*** Provided text ***

The below article was originally posted by Ann Miles, Director of Microfinance at The MasterCard Foundation, and Susan Davis, President & CEO of BRAC USA on the CGAP-Ford Graduation Program blog. Earlier this month, Ann and Susan visited one of the Graduation Program pilot projects in Ethiopia.

Her hand shot up each time we asked a question.  Asqual, a 25 year old single mother, is a beekeeper and lives outside Wukro in northern Tigray, Ethiopia.  We visited her to learn more about her experience in the ‘graduation’ program being implemented by an NGO called REST in collaboration with DECSI, a microfinance organization.  Through a partnership with The MasterCard Foundation and BRAC USA, BRAC Development Institute is conducting qualitative research about the pilot program in Ethiopia and other countries as they aim to help extremely poor households ‘graduate’ from the bottom 10% to being moderately poor and able to take advantage of microfinance.

Asqual’s daughter is 7 years old and her mother lives with them, too.  We visited her home, a stone house and a small yard where she keeps her beehives, and had an opportunity to hear her story.  Asqual started with two beehives and has since expanded to ten.  She is optimistic about the future.  She plans to purchase five more beehives with a microfinance loan.

Asqual standing in front of her beehives from the program.
She hopes with the help of a microfinance loan she can purchase more beehives.

*** End of Provided text ***
*** Records shown ***

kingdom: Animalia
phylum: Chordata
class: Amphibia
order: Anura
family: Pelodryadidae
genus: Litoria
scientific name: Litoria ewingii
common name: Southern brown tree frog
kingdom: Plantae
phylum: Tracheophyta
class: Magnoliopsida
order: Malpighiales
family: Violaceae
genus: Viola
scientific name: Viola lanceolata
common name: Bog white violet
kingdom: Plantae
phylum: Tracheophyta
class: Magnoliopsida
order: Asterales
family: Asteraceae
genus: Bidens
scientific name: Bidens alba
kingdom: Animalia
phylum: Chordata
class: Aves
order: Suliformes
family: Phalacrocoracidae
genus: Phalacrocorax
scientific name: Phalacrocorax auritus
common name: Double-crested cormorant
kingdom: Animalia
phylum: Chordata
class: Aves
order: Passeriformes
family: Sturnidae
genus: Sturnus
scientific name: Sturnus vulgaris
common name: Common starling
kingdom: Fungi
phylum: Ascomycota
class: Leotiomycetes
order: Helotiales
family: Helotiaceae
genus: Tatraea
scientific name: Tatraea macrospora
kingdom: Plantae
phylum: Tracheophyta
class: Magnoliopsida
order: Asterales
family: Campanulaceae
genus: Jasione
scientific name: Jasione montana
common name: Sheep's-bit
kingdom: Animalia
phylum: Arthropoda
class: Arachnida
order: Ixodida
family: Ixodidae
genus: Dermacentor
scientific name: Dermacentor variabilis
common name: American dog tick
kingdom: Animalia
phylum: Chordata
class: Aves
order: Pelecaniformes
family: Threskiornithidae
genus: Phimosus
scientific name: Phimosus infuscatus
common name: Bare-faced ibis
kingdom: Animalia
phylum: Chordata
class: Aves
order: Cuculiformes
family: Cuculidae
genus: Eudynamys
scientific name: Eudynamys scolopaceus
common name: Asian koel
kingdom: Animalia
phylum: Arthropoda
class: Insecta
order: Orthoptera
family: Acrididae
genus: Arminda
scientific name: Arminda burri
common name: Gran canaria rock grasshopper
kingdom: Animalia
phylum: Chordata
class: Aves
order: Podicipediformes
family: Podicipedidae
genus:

*** End of Records shown ***

• [Requirement 1] In the article about the Ethiopian beekeeper, how many beehives did Asqual start with, and how many does she have now?
• [Requirement 2] Continue the article about Asqual and the graduation program in Ethiopia from its final sentence.

• [Exercise response 1] She started with two beehives and now has ten.

• [Exercise response 2]
She also participated in a focus group discussion with us and other young people later that day.  We asked the group what is best about life in Ethiopia.  The group was puzzled about this question and didn’t know how to respond.   The best educated, Asqual, who has completed Class 10 answered:

“Living here all things are available but we were unaware of how to use the natural resources around us, how to get money, how to change lives. We have everything it takes, the resources, the labor- this area is good- it’s just a lack of awareness. My only regret is that I didn’t start earlier- it’s about knowledge, to know and seize opportunities.”

Meherat is a 38 year old mother of two girls, aged 15 and 19.  Growing up, Meherat had a very difficult life.  She never went to school, not even a day.  She said, “There were 7 of us.  All of us worked in other people’s homes to get food.  We had no chance for any education or exposure to learning.”  She has rented her labor to better off households until now.  Meherat explained, “Now I am better.  I have a bright future.  I’ve improved my life situation.  I send my children to school, in class 8 and 11.  We have enough to eat.”  Meherat planned for her two children and then stopped.  She said that she wanted to be able to provide for them, “whatever is necessary.”  She hopes her daughters have a life much better than hers.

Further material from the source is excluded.